If someone’s reading your paragraph about Colorado River rafting, a sentence like “We run half-day and full-day guided floats through Castle Valley from April through October” with a link to your trip page is helpful, not salesy. The reader is literally planning what to do. You’re answering their question.

Your trip guides should already be built to convert. The things to do page feeds traffic into them. Think of it as the top of a funnel: broad intent enters through “things to do in Moab” and narrows into specific trip pages where the booking happens.

Include seasonal timing in each section. “The Slickrock Trail is rideable year-round but brutal in July and August heat. March through May and September through October are the sweet spot.” That kind of detail does two things: it answers a real question and it opens a natural link to content about when to visit.

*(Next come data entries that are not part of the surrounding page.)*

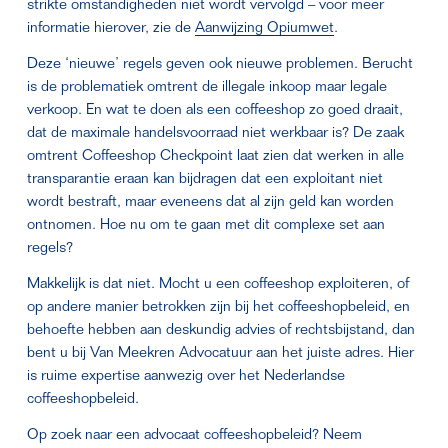
strikte omstandigheden niet wordt vervolgd – voor meer 
informatie hierover, zie de 
Aanwijzing Opiumwet
.
Deze ‘nieuwe’ regels geven ook nieuwe problemen. Berucht 
is de problematiek omtrent de illegale inkoop maar legale 
verkoop. En wat te doen als een coffeeshop zo goed draait, 
dat de maximale handelsvoorraad niet werkbaar is? De zaak 
omtrent Coffeeshop Checkpoint laat zien dat werken in alle 
transparantie eraan kan bijdragen dat een exploitant niet 
wordt bestraft, maar eveneens dat al zijn geld kan worden 
ontnomen. Hoe nu om te gaan met dit complexe set aan 
regels?
Makkelijk is dat niet. Mocht u een coffeeshop exploiteren, of 
op andere manier betrokken zijn bij het coffeeshopbeleid, en 
behoefte hebben aan deskundig advies of rechtsbijstand, dan 
bent u bij Van Meekren Advocatuur aan het juiste adres. Hier 
is ruime expertise aanwezig over het Nederlandse 
coffeeshopbeleid.
Op zoek naar een advocaat coffeeshopbeleid? Neem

Put a sample two-day itinerary near the bottom. Something like: “Day one: morning raft trip on the Colorado, afternoon hike to Corona Arch, dinner at Milt’s Stop & Eat. Day two: sunrise at Mesa Arch, mountain bike the Bar M trails, sunset at Dead Horse Point.” People love itineraries. They stay on the page longer reading them, and your business ends up at the center of the trip they’re imagining.

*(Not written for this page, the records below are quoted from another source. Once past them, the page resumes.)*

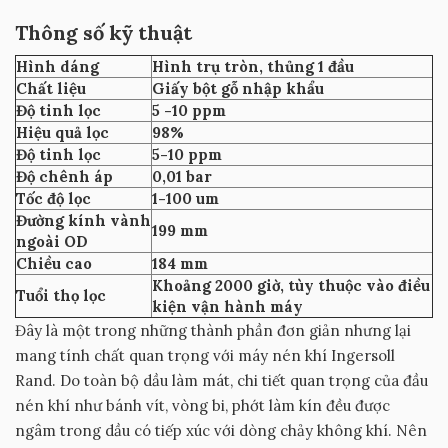
Thông số kỹ thuật
Hình dáng
Hình trụ tròn, thủng 1 đầu
Chất liệu
Giấy bột gỗ nhập khẩu
Độ tinh lọc
5 -10 ppm
Hiệu quả lọc
98%
Độ tinh lọc
5-10 ppm
Độ chênh áp
0,01 bar
Tốc độ lọc
1-100 um
Đường kính vành
199 mm
ngoài OD
Chiều cao
184 mm
Khoảng 2000 giờ, tùy thuộc vào điều
Tuổi thọ lọc
kiện vận hành máy
Đây là một trong những thành phần đơn giản nhưng lại
mang tính chất quan trọng với máy nén khí Ingersoll
Rand. Do toàn bộ dầu làm mát, chi tiết quan trọng của đầu
nén khí như bánh vít, vòng bi, phớt làm kín đều được
ngâm trong dầu có tiếp xúc với dòng chảy không khí. Nên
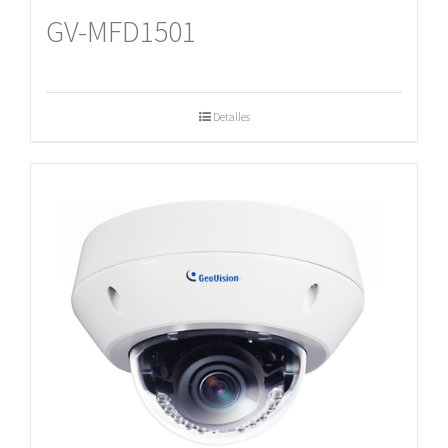
GV-MFD1501
Detalles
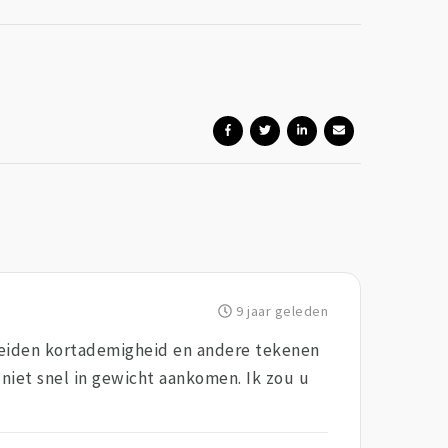
9 jaar geleden
leiden kortademigheid en andere tekenen
 niet snel in gewicht aankomen. Ik zou u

Don’t forget local seo signals

Ranking for “things to do in Moab” isn’t just about the page itself. Google weighs local signals heavily for destination queries.

Your Google Business Profile needs to be claimed, complete, and active. Post to it regularly. Upload photos from recent trips. Respond to reviews. A well-maintained GBP tells Google you’re a real, active business in the area, and that matters when the algorithm decides which local operators deserve to show up alongside TripAdvisor.

Build citations on tourism-related directories. The Discover Moab site, local chamber listings, Utah tourism directories. Make sure your business name, address, and phone number are consistent everywhere they appear. This is basic local SEO work but it compounds over time.

Reviews matter too. Moab Cliffs and Canyons, a canyoneering and climbing outfitter, invested in SEO and gained rankings for dozens of conversion-focused keywords. Part of what makes that work is a Google profile with hundreds of real reviews anchoring their local presence.

Measure what the page actually does

Once the page is live, track two things: organic traffic and bookings that originate from it.

Set up event tracking or UTM parameters on any links from your things to do page to your trip or booking pages. You want to know how many people land on the guide, click through to a specific trip, and actually book. If the page ranks and pulls traffic but nobody clicks through, your internal links and calls to action need work. If people click through but don’t book, the problem is on your trip page or booking flow.

Give the page at least three to six months before judging results. SEO takes time, and destination queries are competitive. But once a well-built things to do page starts ranking, it tends to hold. The content doesn’t go stale the way a blog post about a single event does. Arches will still be there next year. The Colorado will still be running. Your page just needs periodic updates as activities and pricing change.

In a place like Moab, where 1.5 million people visit Arches alone in a year, being the outfitter they find while trip planning is worth more than any ad you could run.